• **Work instructions**
Without any of the pictures, transcribe all the lines below exactly.

Scene images with camera geometry data
--*--
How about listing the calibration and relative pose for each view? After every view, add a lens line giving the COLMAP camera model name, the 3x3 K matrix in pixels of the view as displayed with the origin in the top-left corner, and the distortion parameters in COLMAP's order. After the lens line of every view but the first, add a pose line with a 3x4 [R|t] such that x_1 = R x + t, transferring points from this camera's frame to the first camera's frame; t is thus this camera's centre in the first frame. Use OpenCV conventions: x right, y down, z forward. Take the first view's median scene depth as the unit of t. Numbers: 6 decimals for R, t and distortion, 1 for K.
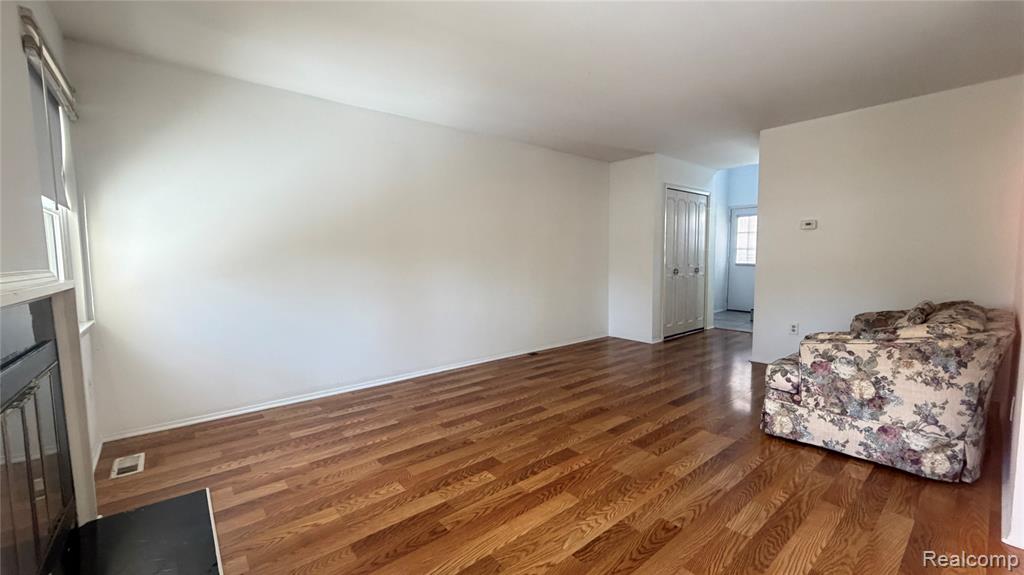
lens RADIAL K [[408.5, 0, 508.1], [0, 408.5, 288.1], [0, 0, 1]] dist [-0.000823, -0.000003]
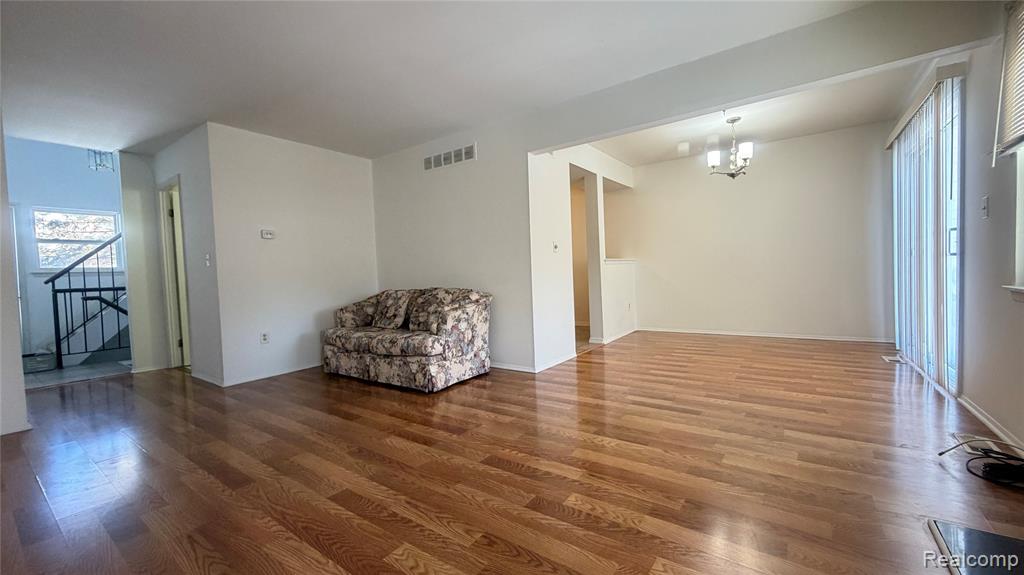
lens RADIAL K [[408.5, 0, 508.1], [0, 408.5, 288.1], [0, 0, 1]] dist [-0.000823, -0.000003]
pose [[-0.247129, -0.019957, 0.968777, -0.706661], [0.114808, 0.992142, 0.049725, -0.001648], [-0.962157, 0.123512, -0.242896, 1.147906]]
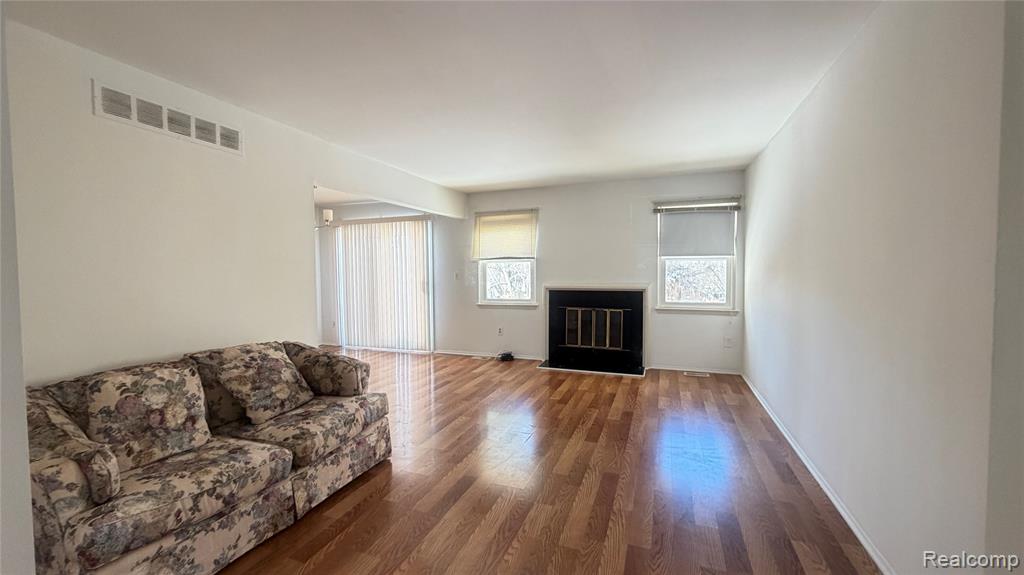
lens RADIAL K [[408.5, 0, 508.1], [0, 408.5, 288.1], [0, 0, 1]] dist [-0.000823, -0.000003]
pose [[-0.870887, 0.037718, -0.490034, 0.960133], [-0.021025, 0.993279, 0.113819, -0.239796], [0.491034, 0.109426, -0.864241, 2.254994]]
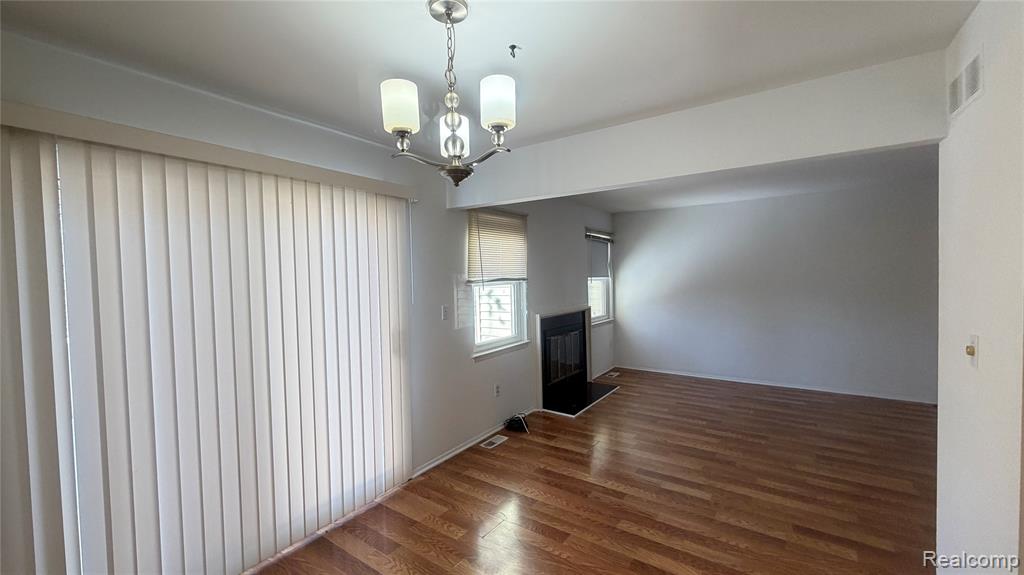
lens RADIAL K [[408.5, 0, 508.1], [0, 408.5, 288.1], [0, 0, 1]] dist [-0.000823, -0.000003]
pose [[0.262316, 0.034265, -0.964374, 1.377984], [-0.054368, 0.998307, 0.020682, -0.138785], [0.963449, 0.047006, 0.263734, -0.364685]]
--*--
• **Solution to this task**
How about listing the calibration and relative pose for each view? After every view, add a lens line giving the COLMAP camera model name, the 3x3 K matrix in pixels of the view as displayed with the origin in the top-left corner, and the distortion parameters in COLMAP's order. After the lens line of every view but the first, add a pose line with a 3x4 [R|t] such that x_1 = R x + t, transferring points from this camera's frame to the first camera's frame; t is thus this camera's centre in the first frame. Use OpenCV conventions: x right, y down, z forward. Take the first view's median scene depth as the unit of t. Numbers: 6 decimals for R, t and distortion, 1 for K.
lens RADIAL K [[408.5, 0, 508.1], [0, 408.5, 288.1], [0, 0, 1]] dist [-0.000823, -0.000003]
lens RADIAL K [[408.5, 0, 508.1], [0, 408.5, 288.1], [0, 0, 1]] dist [-0.000823, -0.000003]
pose [[-0.247129, -0.019957, 0.968777, -0.706661], [0.114808, 0.992142, 0.049725, -0.001648], [-0.962157, 0.123512, -0.242896, 1.147906]]
lens RADIAL K [[408.5, 0, 508.1], [0, 408.5, 288.1], [0, 0, 1]] dist [-0.000823, -0.000003]
pose [[-0.870887, 0.037718, -0.490034, 0.960133], [-0.021025, 0.993279, 0.113819, -0.239796], [0.491034, 0.109426, -0.864241, 2.254994]]
lens RADIAL K [[408.5, 0, 508.1], [0, 408.5, 288.1], [0, 0, 1]] dist [-0.000823, -0.000003]
pose [[0.262316, 0.034265, -0.964374, 1.377984], [-0.054368, 0.998307, 0.020682, -0.138785], [0.963449, 0.047006, 0.263734, -0.364685]]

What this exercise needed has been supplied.